Nitrous oxide emissions from diesel vehicles are a hot topic for debate and scandal. Conventional catalytic converters which use urea only start working properly when the exhaust gas temperature reaches 150 ° C and this temperature may not be achieved under all conditions. Researchers at the Jülich Research institute together with the RWTH University of Aachen and industrial partners Ford, Deutz, Sasol, FEV, Umicore and Clariant are developing a new type of converter (the DeNOx project) that can remove nitrous oxide (NOx) almost completely without using any additives.

According to Dr. Jürgen Dornseiffer from the Jülich research institute if the project is successful and the technology is installed in all new diesel vehicles, the strict worldwide standards for nitrous oxide emissions from diesel vehicles could be met and air quality, especially in cities, will be decisively improved. "We are still at the beginning of our research but if everything goes to plan, we will have a prototype ready within three years. This technology will then be directly shared with our participating industrial partners and integrated into their new vehicle designs."
In addition to the researchers at Jülich several other well-known vehicle and catalytic converter manufacturers and suppliers are involved in this joint project.

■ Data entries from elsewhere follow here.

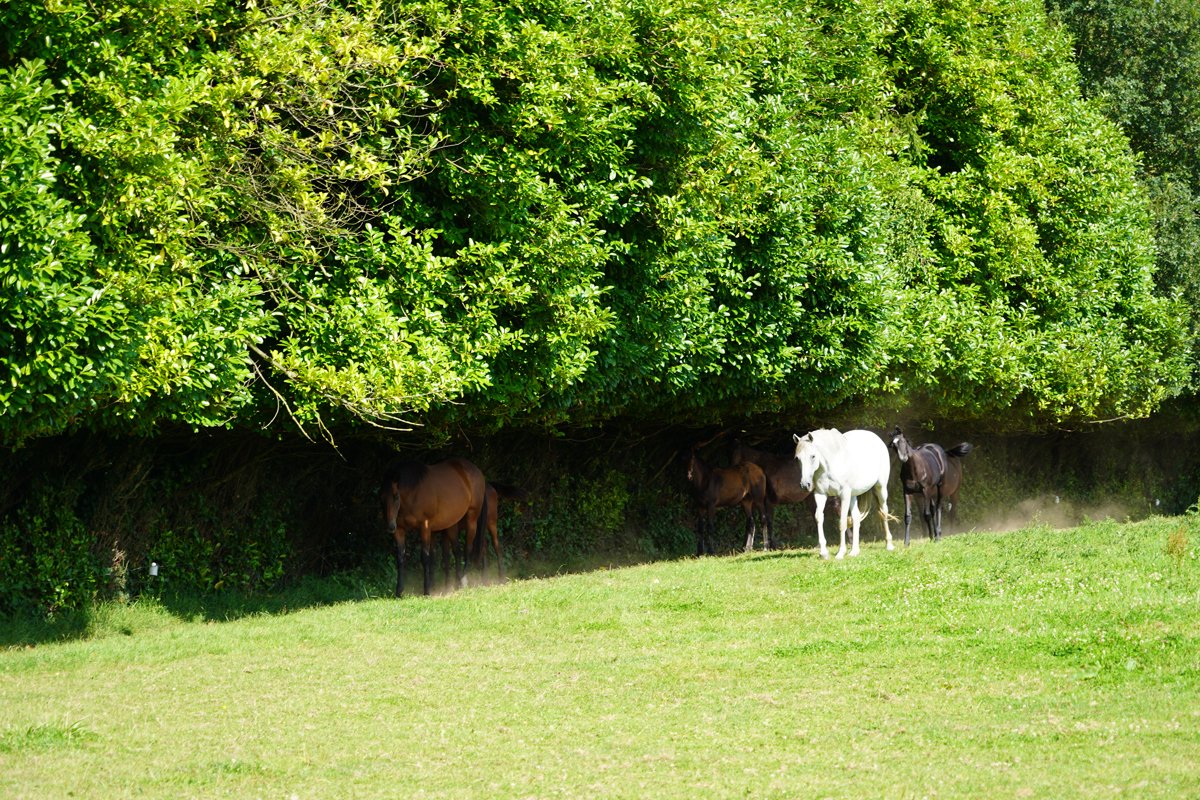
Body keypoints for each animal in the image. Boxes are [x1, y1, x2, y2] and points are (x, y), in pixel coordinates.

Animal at [380, 458, 489, 597]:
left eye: (396, 496)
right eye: (381, 497)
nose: (390, 526)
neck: (413, 493)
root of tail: (477, 472)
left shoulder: (425, 527)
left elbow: (425, 557)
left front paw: (427, 590)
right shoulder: (399, 530)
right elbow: (400, 558)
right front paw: (399, 591)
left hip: (472, 519)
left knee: (468, 549)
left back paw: (464, 580)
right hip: (452, 525)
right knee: (458, 551)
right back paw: (460, 582)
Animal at [792, 428, 894, 559]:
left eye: (813, 456)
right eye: (797, 458)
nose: (805, 485)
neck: (830, 465)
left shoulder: (844, 496)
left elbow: (842, 522)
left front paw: (840, 553)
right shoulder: (820, 495)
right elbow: (819, 517)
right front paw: (823, 553)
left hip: (880, 488)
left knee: (884, 512)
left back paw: (889, 545)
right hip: (853, 495)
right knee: (856, 517)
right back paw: (854, 551)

The project is sponsored by the German Federal Ministry of Education and Research (BMBF) and coordinated by RWTH Aachen University.

New novel material works its magic
Inspiration for the development of this novel material came from research into fuel cells. The base materials are also used in the production of ceramic high-temperature solid-oxide fuel cells (SOFC), which the Jülich research institute has already been successfully demonstrating in a long-term experiment in operation for more than ten years now. By changing the cathode material, a new type of NOx storage system is produced which can decompose the nitrous oxide in a continuous recirculatory process.

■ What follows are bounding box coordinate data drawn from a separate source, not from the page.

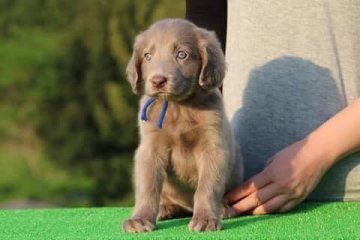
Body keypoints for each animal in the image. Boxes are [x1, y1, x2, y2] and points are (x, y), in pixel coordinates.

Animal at [122, 18, 243, 232]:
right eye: (147, 56)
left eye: (181, 54)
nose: (158, 80)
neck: (178, 107)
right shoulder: (150, 149)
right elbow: (147, 187)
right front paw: (140, 219)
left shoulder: (213, 147)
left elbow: (207, 187)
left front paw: (205, 218)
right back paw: (165, 208)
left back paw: (223, 209)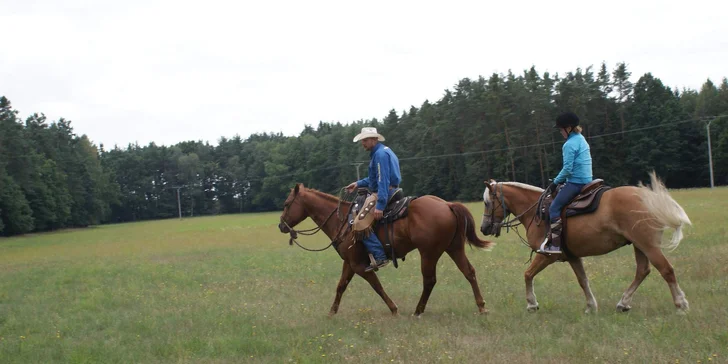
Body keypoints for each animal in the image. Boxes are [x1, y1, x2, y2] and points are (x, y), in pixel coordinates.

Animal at [278, 183, 494, 318]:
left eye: (287, 204)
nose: (281, 226)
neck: (343, 221)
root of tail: (447, 204)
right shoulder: (349, 263)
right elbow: (340, 287)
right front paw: (331, 313)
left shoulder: (360, 266)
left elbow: (377, 286)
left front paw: (394, 309)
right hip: (454, 248)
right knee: (469, 272)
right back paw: (482, 307)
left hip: (429, 253)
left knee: (430, 281)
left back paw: (418, 311)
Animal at [480, 172, 692, 314]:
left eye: (487, 203)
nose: (483, 228)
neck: (536, 211)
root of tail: (648, 197)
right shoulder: (573, 256)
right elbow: (583, 281)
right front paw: (591, 306)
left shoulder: (546, 255)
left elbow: (527, 274)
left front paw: (532, 304)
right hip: (639, 245)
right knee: (642, 271)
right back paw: (623, 303)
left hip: (648, 245)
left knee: (666, 270)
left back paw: (681, 304)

Construction of the new catalytic converter
In contrast to a conventional catalytic converter the various stages of exhaust gas purification are not arranged in separate units one behind the other. This new system integrates all the different functions directly into the single catalytic converter unit. In principle, this type of converter acts as a switchable chemical processing plant: The process starts with the storage of the nitrous oxide in the catalytic converter. Once a maximum level has been reached, a brief change of the motor operating conditions is sufficient to cause the new catalytic materials to convert the accumulated nitrous oxide into ammonia which is then stored.  The ammonia can now convert the nitrous oxide into harmless nitrogen very efficiently under normal driving conditions.